Comment: Ground-measured data can be used as a scientific reference.
Jan 10, 2018
paper
2nd Week of Jan
Author: Irina V. Emelyanova, Tim R. McVicar, Thomas G. Van Niel, Ling Tao Li, Albert I.J.M. van Dijk
Year: 2013
Title: Assessing the accuracy of blending Landsat–MODIS surface reflectances in two landscapes with contrasting spatial and temporal dynamics: A framework for algorithm selection
Journal: Remote Sensing of Environment 133 (2013) 193–209
Summary: Evaluate the accuracy of blending algorithms and synthesis the spatial and temporal conditions under which algorithms performed best.
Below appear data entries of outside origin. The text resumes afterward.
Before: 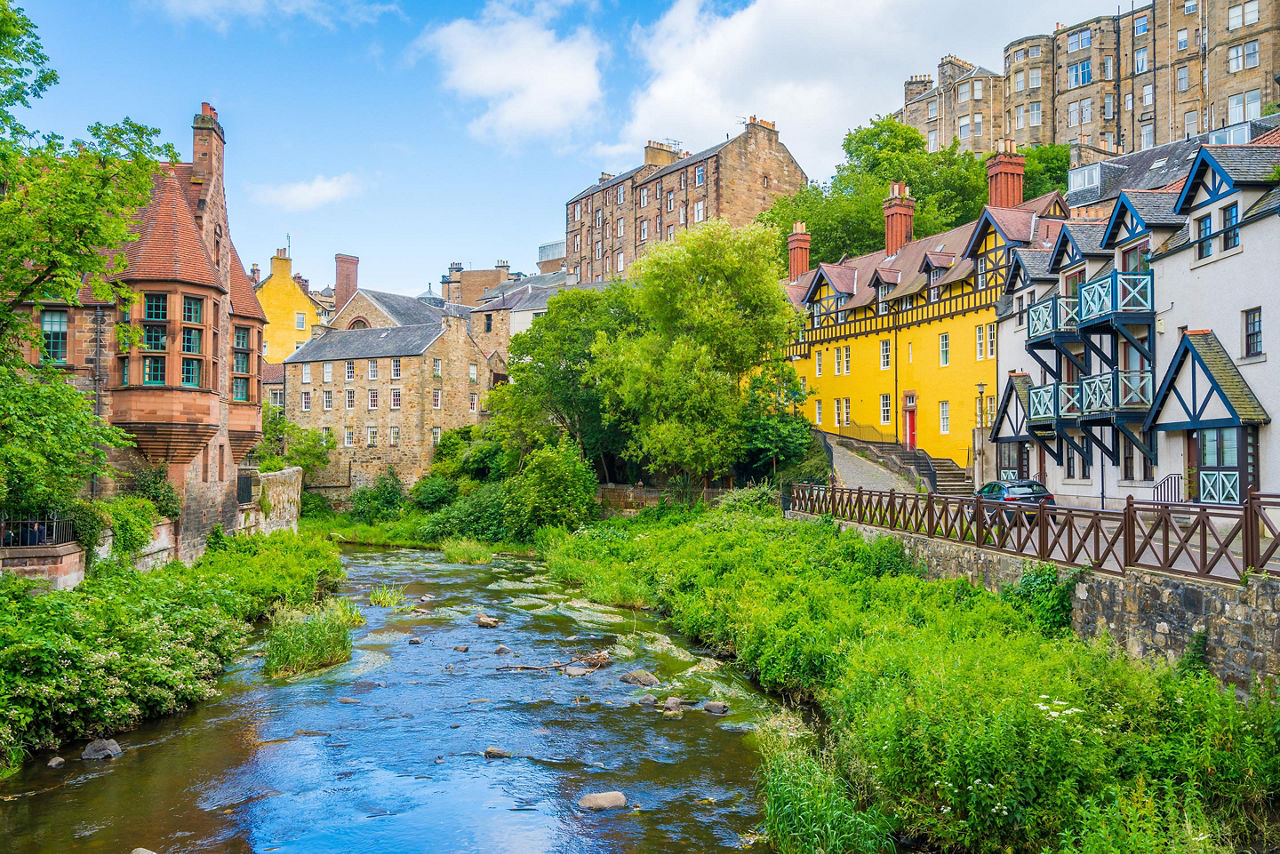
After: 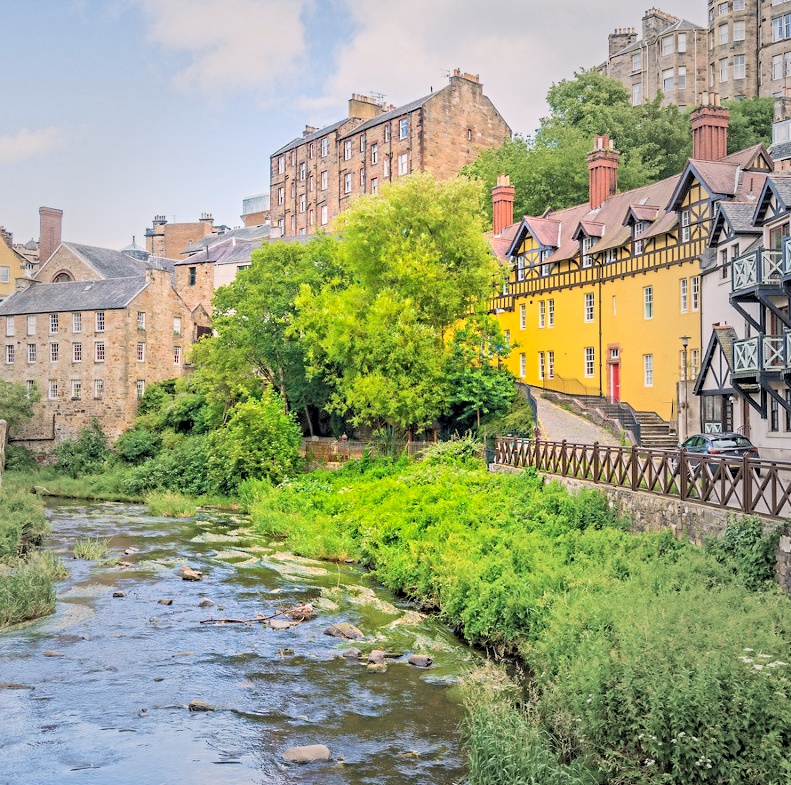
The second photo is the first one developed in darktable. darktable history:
vignetting: fall-off start 32.86%, fall-off radius 64.88%, brightness -0.292, center (0, 0.004), width/height ratio 0.951
crop and rotate: left 23.155%, top 5.63%, right 14.979%, bottom 2.335%
contrast brightness saturation: contrast 0.098, brightness 0.319, saturation 0.149
tone equalizer: on, module defaults
exposure: black level correction 0.001, exposure 0.017 EV, compensate exposure bias true, compensate highlight preservation false
color correction: highlights a* 7.41, highlights b* 4.01
contrast equalizer: y [[0.5, 0.5, 0.501, 0.63, 0.504, 0.5], [0.5 ×6], [0.5 ×6], [0 ×6], [0 ×6]]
Comment: Partitioning the spatial and temporal variances is logical approach for evaluating algorithm. Check out the paper 'Partitioning the variance between space and time (2010)'
Jan 03, 2018
paper
1st Week of Jan
Author: Feng Tian, Yunjia Wang, Rasmus Fensholt, Kun Wang, Li Zhang and Yi Huang
Year: 2013
Title: Mapping and Evaluation of NDVI Trends from Synthetic Time Series Obtained by Blending Landsat and MODIS Data around a Coalfield on the Loess Plateau
Journal: Remote Sensing. 2013, 5, 4255-4279
Summary: STARFM-generated synthetic NDVI time series could be used to quantify the effects of mining activities on vegetation, but the test areas should be selected with caution, as the trends derived from synthetic and MODIS time series may be significantly different in some areas
Comment: The approach for generating synthetic-NDVI time series should be focused on direct vegetation index, not surface reflectance.